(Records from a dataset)
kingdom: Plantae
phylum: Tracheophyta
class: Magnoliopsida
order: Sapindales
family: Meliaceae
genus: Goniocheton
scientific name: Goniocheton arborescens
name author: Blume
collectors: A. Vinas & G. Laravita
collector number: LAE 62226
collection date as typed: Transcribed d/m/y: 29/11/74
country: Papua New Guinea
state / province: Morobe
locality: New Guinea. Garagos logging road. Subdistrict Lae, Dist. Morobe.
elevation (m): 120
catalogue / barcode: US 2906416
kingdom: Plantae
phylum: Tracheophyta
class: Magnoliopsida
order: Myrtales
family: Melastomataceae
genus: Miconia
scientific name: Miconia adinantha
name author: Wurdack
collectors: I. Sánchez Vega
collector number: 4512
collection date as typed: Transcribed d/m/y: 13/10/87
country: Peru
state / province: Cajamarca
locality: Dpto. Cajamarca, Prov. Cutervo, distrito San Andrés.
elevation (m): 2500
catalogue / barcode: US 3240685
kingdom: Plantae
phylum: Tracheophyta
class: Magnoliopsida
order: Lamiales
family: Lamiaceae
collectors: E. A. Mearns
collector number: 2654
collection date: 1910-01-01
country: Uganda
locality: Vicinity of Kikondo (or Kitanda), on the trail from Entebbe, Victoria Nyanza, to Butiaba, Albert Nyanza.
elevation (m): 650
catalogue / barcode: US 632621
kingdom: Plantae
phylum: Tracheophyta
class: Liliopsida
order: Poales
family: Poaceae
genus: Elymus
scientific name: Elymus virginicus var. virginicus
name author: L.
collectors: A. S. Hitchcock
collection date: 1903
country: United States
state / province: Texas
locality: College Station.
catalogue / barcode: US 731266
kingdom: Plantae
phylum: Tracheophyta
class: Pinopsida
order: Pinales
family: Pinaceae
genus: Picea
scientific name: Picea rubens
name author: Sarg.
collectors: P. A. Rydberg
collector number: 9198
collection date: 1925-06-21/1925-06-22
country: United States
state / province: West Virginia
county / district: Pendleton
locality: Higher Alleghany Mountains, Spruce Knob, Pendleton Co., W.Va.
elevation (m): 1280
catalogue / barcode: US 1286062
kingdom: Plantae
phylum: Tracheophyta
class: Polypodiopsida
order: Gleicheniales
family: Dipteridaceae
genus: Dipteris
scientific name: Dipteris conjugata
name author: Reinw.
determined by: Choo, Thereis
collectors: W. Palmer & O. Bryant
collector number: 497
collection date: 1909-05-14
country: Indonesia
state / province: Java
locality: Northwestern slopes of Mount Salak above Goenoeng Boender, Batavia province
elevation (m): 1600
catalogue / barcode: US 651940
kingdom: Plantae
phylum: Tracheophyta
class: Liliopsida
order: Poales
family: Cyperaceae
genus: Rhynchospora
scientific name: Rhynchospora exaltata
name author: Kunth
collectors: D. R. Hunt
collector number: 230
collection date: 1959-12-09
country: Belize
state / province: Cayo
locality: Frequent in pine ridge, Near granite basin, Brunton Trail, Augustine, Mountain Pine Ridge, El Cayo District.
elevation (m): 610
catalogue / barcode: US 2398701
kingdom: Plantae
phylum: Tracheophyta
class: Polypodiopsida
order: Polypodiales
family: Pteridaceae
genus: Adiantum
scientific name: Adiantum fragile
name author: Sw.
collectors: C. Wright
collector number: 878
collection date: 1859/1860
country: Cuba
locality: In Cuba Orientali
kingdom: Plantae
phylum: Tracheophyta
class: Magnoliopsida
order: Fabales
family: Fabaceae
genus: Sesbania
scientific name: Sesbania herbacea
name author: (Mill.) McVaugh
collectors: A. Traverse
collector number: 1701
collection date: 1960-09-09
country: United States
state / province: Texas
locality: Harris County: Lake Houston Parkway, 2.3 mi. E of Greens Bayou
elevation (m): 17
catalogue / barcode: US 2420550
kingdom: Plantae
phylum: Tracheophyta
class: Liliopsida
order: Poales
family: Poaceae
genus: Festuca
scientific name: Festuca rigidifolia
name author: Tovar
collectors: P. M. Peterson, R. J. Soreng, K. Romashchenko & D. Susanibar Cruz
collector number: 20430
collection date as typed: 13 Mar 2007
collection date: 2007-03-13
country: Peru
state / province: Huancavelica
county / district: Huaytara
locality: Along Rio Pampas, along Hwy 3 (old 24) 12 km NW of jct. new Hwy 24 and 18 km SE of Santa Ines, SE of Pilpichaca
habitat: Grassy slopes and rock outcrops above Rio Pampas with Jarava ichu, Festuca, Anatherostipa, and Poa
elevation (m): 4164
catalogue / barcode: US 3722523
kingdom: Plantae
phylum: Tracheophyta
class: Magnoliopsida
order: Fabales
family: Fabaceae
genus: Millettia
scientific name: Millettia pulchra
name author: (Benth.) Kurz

### [WORK TO BE COMPLETED]
Please copy the stretch of data from the line containing "collection date: 1909-05-14" through the line containing "state / province: Cayo", substituting "species name" for "scientific name" and leaving everything else the same.

### [EXPECTED ANSWER]
collection date: 1909-05-14
country: Indonesia
state / province: Java
locality: Northwestern slopes of Mount Salak above Goenoeng Boender, Batavia province
elevation (m): 1600
catalogue / barcode: US 651940
kingdom: Plantae
phylum: Tracheophyta
class: Liliopsida
order: Poales
family: Cyperaceae
genus: Rhynchospora
species name: Rhynchospora exaltata
name author: Kunth
collectors: D. R. Hunt
collector number: 230
collection date: 1959-12-09
country: Belize
state / province: Cayo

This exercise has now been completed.